Die höchsten Arbeitskosten je Zeitstunde fallen weiterhin in Dänemark an. Hier liegt der Wert bei 44,70 Euro. Es folgen Luxemburg (40,30 Euro), Belgien (40 Euro), Schweden (39,30 Euro) und Frankreich (36,50 Euro). Am niedrigsten ist das Arbeitskostenniveau in Bulgarien mit 5,30 Euro. Etwas teurer wird es in Rumänien (6,50 Euro), Litauen (9,20 Euro), Lettland (9,70 Euro) sowie Polen und Ungarn (beide liegen mit 9,90 Euro gleichauf).

Die Statistik erfasst Arbeitsplätze in der Industrie und in wirtschaftlichen Dienstleistungen. Ausgenommen ist der öffentliche Dienst.

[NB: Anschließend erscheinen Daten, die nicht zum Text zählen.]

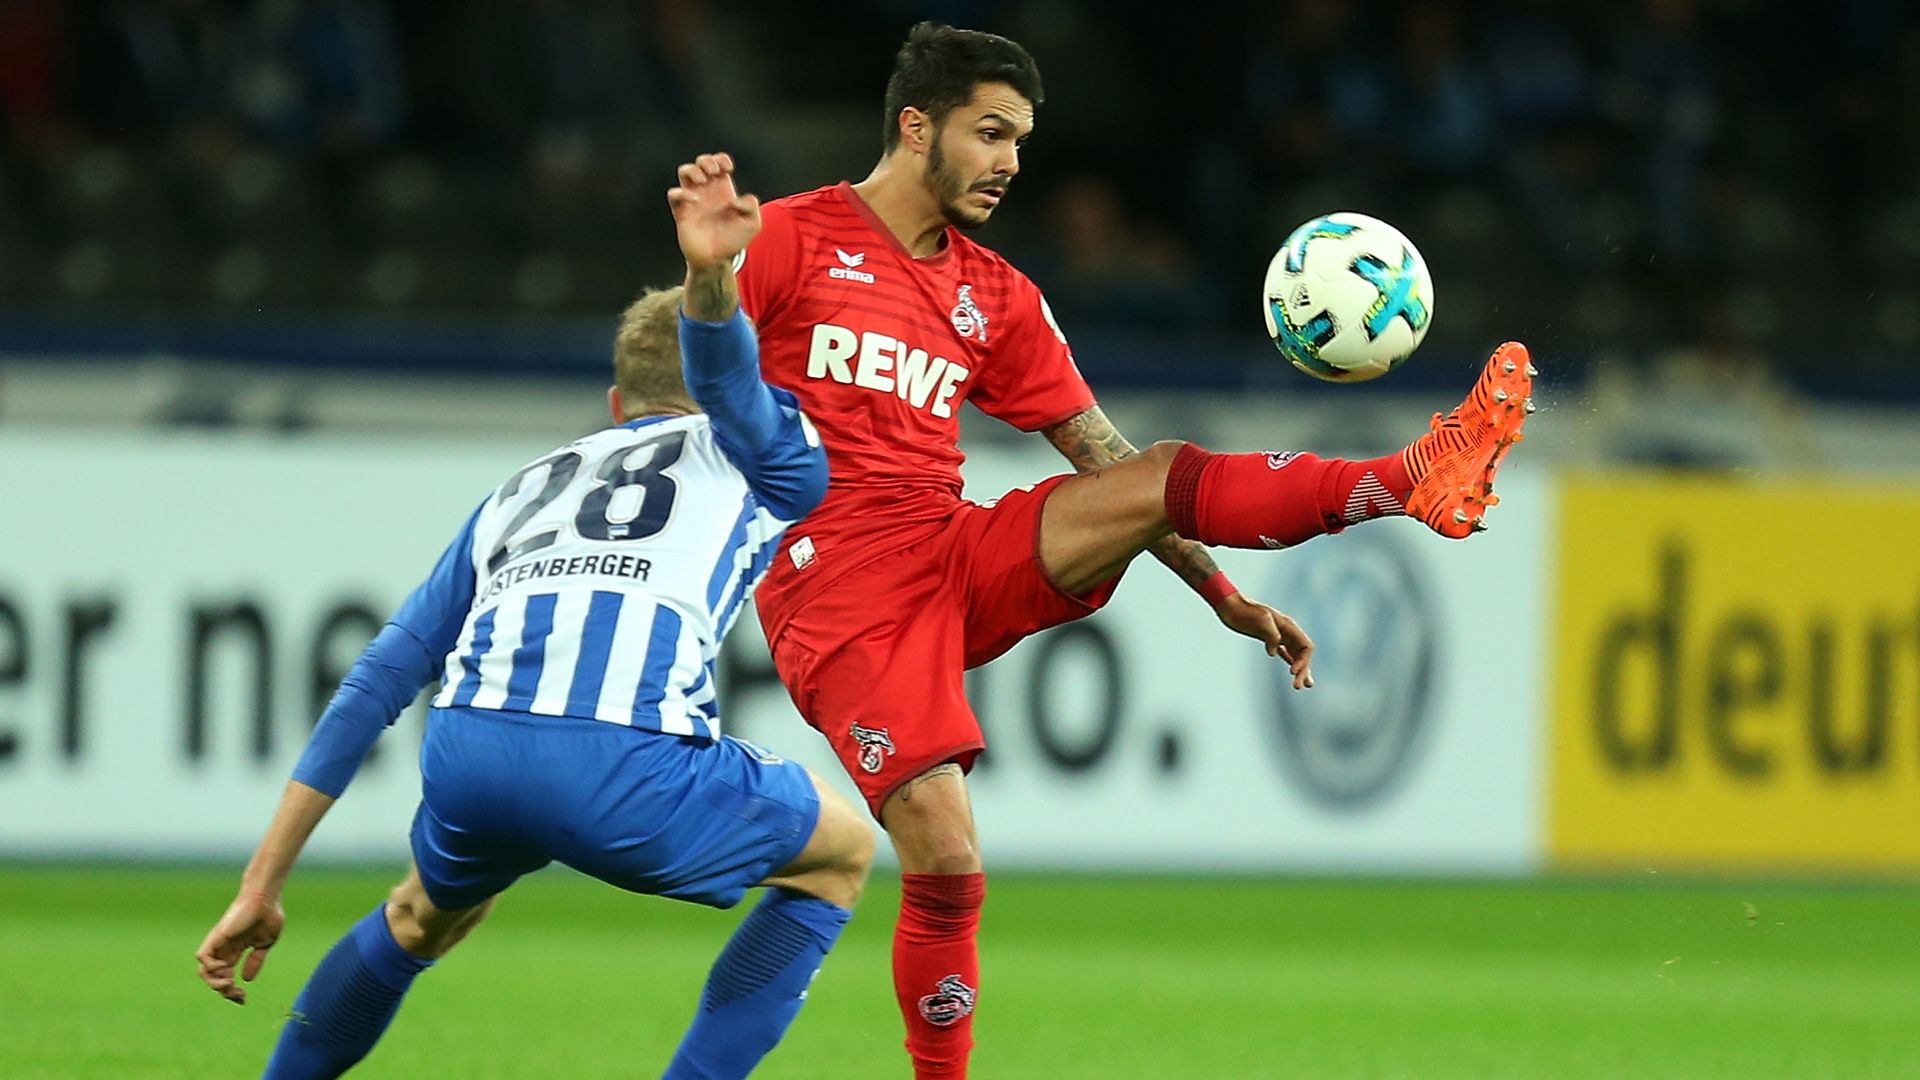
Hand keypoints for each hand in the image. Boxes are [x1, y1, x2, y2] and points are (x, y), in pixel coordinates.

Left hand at [196, 889, 284, 1004]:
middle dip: (224, 992)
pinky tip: (226, 968)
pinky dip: (211, 967)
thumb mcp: (265, 944)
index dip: (232, 992)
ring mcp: (219, 944)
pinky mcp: (216, 937)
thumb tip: (247, 980)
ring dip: (215, 983)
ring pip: (204, 971)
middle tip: (238, 995)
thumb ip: (255, 961)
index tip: (244, 999)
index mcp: (235, 952)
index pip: (226, 977)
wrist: (266, 899)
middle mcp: (224, 950)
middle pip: (213, 979)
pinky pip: (202, 957)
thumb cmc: (268, 915)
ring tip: (230, 983)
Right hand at [669, 152, 760, 271]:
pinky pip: (674, 193)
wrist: (716, 259)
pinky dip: (682, 193)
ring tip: (702, 182)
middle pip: (701, 161)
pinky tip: (694, 201)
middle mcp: (707, 191)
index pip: (719, 163)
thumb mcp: (753, 224)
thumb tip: (734, 200)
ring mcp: (693, 199)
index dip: (722, 159)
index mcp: (723, 189)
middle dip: (706, 160)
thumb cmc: (734, 240)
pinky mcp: (681, 211)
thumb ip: (751, 206)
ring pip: (684, 171)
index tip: (727, 169)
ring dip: (692, 170)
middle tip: (713, 172)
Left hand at [1216, 594, 1314, 688]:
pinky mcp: (1269, 639)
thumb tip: (1274, 652)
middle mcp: (1287, 631)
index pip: (1306, 647)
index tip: (1292, 672)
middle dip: (1302, 671)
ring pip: (1295, 655)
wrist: (1230, 607)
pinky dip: (1290, 662)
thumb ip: (1271, 635)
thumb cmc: (1245, 611)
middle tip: (1297, 687)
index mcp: (1289, 626)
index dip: (1304, 661)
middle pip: (1302, 654)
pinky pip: (1285, 652)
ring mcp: (1279, 635)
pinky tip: (1292, 671)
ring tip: (1300, 687)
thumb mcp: (1260, 621)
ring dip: (1299, 670)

Die untersuchten Arbeitskosten setzen sich aus dem Bruttoverdienst der Arbeitnehmer sowie den Lohnnebenkosten zusammen. Hinsichtlich der Lohnnebenkosten liegt Deutschland sogar unter dem EU-Durchschnitt von 30 Euro. Im vergangenen Jahr mussten Arbeitgeber auf 100 Euro Bruttoverdienst zusätzlich 27 Euro Lohnnebenkosten zahlen. Den höchsten Wert in diesem Bereich weist Schweden auf, wo Unternehmen mit Nebenkosten i. H. v. 48 Euro rechnen müssen. Schlusslicht ist Malta mit 8 Euro.